------ Source material ------

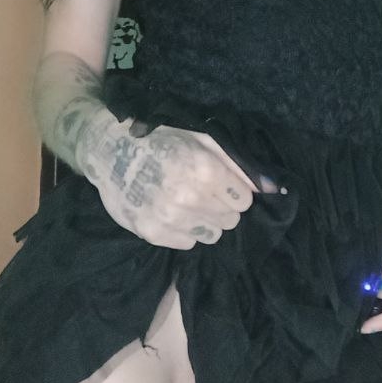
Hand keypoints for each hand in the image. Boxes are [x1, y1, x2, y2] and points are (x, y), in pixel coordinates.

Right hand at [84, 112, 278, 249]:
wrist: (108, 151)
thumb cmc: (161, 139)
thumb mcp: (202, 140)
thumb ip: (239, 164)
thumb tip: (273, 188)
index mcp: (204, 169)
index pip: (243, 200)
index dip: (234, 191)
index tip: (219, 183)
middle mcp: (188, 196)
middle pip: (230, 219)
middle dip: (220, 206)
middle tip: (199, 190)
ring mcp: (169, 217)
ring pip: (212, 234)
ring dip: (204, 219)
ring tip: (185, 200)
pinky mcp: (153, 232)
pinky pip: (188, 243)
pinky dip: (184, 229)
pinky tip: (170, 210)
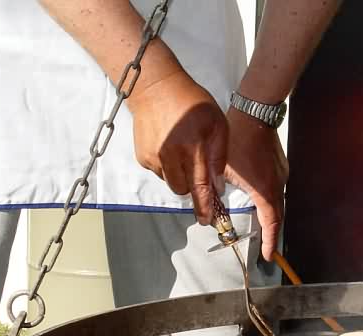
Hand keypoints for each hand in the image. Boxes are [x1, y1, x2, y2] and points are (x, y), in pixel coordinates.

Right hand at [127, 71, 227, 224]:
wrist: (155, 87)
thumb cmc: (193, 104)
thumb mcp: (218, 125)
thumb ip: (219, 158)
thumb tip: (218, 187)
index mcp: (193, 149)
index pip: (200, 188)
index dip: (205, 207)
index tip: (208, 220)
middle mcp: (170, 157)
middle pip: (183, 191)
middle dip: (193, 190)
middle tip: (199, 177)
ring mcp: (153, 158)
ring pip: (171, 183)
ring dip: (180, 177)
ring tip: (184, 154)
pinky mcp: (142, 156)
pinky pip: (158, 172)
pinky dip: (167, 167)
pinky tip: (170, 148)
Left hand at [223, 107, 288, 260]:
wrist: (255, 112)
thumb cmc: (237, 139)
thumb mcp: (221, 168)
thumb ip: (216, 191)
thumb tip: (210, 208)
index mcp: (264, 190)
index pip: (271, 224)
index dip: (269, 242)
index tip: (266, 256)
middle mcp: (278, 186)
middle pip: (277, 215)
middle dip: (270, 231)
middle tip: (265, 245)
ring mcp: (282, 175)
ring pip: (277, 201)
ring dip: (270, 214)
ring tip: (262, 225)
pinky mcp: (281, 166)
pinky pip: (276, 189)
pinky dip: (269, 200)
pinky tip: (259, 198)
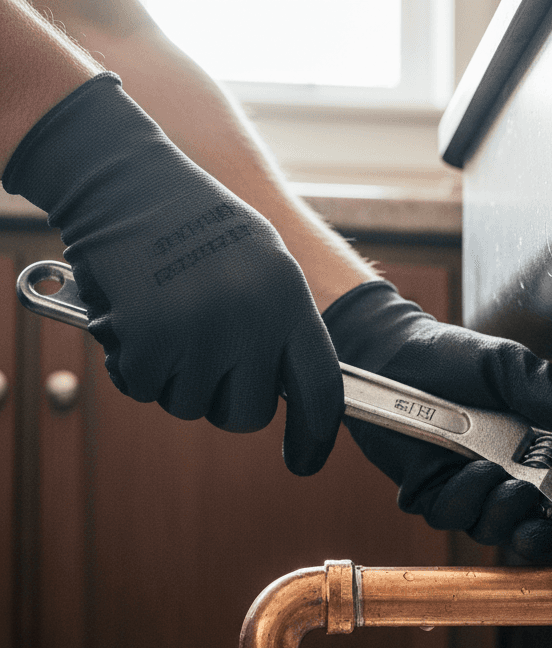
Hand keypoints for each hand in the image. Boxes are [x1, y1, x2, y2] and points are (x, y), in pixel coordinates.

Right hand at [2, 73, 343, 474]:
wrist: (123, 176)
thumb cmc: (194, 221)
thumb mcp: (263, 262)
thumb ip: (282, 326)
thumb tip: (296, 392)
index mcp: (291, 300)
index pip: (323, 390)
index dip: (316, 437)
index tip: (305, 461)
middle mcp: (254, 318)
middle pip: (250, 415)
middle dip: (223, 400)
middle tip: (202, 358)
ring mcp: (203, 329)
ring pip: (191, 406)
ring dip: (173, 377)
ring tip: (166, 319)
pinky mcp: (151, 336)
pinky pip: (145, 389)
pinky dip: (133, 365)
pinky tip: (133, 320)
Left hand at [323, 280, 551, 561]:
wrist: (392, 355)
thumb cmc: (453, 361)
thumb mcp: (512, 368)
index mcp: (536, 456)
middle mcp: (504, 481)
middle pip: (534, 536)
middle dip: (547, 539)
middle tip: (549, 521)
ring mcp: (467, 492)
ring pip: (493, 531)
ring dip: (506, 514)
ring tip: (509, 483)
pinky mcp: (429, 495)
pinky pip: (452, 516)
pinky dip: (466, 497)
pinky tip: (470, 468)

------
------ Source material ------

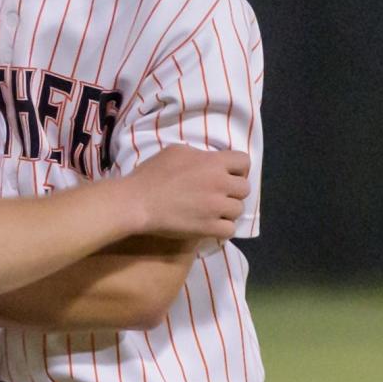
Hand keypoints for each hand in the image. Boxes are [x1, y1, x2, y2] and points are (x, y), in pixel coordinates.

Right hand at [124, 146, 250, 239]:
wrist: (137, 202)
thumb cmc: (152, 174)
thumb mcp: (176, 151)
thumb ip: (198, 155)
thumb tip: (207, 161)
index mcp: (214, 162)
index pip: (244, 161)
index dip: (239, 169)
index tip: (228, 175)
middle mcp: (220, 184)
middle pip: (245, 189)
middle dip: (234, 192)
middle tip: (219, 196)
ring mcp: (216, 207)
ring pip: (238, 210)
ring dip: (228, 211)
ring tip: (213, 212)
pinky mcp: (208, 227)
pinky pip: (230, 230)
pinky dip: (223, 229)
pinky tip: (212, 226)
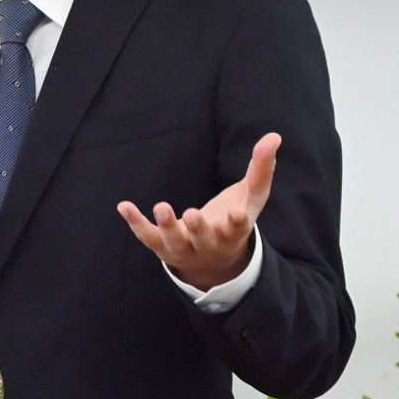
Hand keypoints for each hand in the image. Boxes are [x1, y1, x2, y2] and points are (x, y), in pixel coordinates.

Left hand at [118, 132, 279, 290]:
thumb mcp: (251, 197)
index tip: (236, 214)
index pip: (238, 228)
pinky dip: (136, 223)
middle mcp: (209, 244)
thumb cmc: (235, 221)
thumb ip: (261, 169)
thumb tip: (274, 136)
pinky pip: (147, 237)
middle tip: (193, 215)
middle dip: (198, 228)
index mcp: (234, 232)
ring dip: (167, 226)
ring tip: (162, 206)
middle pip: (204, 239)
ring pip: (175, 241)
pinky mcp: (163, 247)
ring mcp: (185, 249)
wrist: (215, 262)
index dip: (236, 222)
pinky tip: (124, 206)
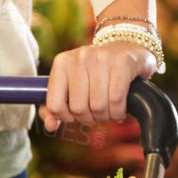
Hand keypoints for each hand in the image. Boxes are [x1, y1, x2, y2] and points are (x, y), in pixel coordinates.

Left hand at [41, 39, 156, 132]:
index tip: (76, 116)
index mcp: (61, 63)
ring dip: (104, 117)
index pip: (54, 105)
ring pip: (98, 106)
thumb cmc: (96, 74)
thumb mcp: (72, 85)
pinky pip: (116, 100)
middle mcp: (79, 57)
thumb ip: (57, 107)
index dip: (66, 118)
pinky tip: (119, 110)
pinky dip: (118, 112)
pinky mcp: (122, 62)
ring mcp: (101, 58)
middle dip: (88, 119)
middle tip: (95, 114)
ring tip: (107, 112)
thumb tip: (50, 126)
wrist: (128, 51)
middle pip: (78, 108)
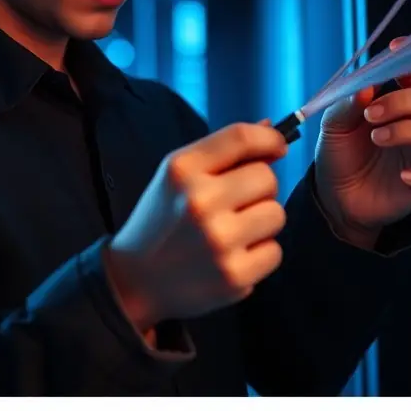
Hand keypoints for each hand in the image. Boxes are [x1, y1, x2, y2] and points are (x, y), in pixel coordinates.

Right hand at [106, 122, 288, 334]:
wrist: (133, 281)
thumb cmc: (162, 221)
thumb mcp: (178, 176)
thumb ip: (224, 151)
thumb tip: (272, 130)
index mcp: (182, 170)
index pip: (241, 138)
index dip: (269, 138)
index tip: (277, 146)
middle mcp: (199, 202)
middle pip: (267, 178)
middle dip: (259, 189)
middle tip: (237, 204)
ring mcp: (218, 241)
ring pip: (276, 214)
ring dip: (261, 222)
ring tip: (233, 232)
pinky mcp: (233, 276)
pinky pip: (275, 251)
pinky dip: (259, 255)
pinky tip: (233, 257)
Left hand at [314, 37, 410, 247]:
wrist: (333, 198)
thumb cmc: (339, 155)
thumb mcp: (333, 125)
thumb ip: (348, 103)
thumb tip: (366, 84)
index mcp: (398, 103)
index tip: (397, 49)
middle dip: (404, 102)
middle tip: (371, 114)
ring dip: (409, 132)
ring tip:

------
------ Source material ------

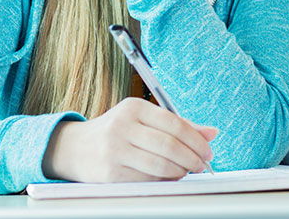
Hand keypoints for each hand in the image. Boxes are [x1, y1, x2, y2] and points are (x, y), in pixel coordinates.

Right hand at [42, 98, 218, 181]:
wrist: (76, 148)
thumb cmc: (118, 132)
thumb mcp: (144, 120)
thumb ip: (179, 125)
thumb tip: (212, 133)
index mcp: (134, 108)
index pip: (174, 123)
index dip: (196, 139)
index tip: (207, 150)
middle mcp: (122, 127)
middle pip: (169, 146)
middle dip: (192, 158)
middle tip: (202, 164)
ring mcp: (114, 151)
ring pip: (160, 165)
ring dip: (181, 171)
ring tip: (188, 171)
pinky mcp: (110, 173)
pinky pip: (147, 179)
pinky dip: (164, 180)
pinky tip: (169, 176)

------

== Task objective ==
Quote the data above from the line containing "index tip: (219, 183)" to the line containing "pinky tip: (170, 210)", inclusive, and stop.

== Answer to this task ==
index tip: (219, 183)
middle mcp: (188, 196)
middle pip: (230, 219)
middle dip: (220, 206)
middle tip: (199, 190)
ring mcp: (169, 217)
ring pip: (212, 234)
ring dip: (204, 219)
ring tip: (185, 200)
pinky mcp: (153, 232)
pinky pip: (188, 243)
pinky dip: (184, 229)
pinky tip: (170, 210)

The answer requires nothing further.